Accompagnés de soldats, Yarom et Erlich s’étaient rendus dans une forteresse médiévale du village libanais de Shamaa, un lieu vénéré par les chrétiens et les musulmans chiites comme lieu de sépulture de saint Pierre au Ier siècle.
Pensant que la zone avait été sécurisée, Yarom y avait conduit Erlich et ses hommes, dont Kehati, lorsque deux agents du Hezbollah leur avaient tendu une embuscade, tuant Erlich et Kehati, sans compter un militaire grièvement blessé et Yarom, plus modérément touché. Les assaillants seraient plus tard abattus.
Dimanche, le grand-père de Kehati, Assaf Agmon, a déclaré au site d’information Ynet que l’armée leur avait annoncé la présentation des conclusions de l’enquête le 10 juillet, date au-delà de laquelle la famille avait fait savoir qu’elle déposerait un recours contre Tsahal devant la Cour Suprême.
« Nos pires craintes se sont avérées exactes », a confié Agmon à Ynet après avoir pris connaissance des conclusions de l’enquête.
« Il ressort très clairement des déclarations des commandants que la présence de Zeev lors de cette mission ne répondait à aucun impératif opérationnel. »
« L’armée le sait.

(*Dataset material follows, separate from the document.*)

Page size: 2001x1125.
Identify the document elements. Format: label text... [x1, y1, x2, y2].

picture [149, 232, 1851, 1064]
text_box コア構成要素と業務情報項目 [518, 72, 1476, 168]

Les commandants le savent. Mais ils se cachent derrière une formulation prudente pour éviter de le dire explicitement », a-t-il ajouté.
« En lisant le rapport d’enquête, on le comprend parfaitement. »
En janvier 2025, la famille de Kehati avait accusé les autorités militaires d’avoir brouillé les pistes autour des circonstances du drame, affirmant avoir appris des médias que le soldat avait trouvé la mort, mais pas au combat.
L’armée israélienne n’a pas encore publié officiellement les conclusions de son enquête.
Yarom a demandé à démissionner une semaine après l’incident, et ce alors même qu’il était prévu de le démettre de ses fonctions à l’issue de sa convalescence.
En décembre 2025, Yarom a été démis de ses obligations de réserviste et a mis fin à son service au sein de l’armée. Le même mois, une enquête criminelle le concernant a été classée sans suite, après quoi les proches de Kehati ont fait part de leur colère en déterrant la pierre tombale de Gur du cimetière militaire pour la déposer devant les services de l’Etat-major de Tsahal, au quartier général de l’armée à Tel Aviv.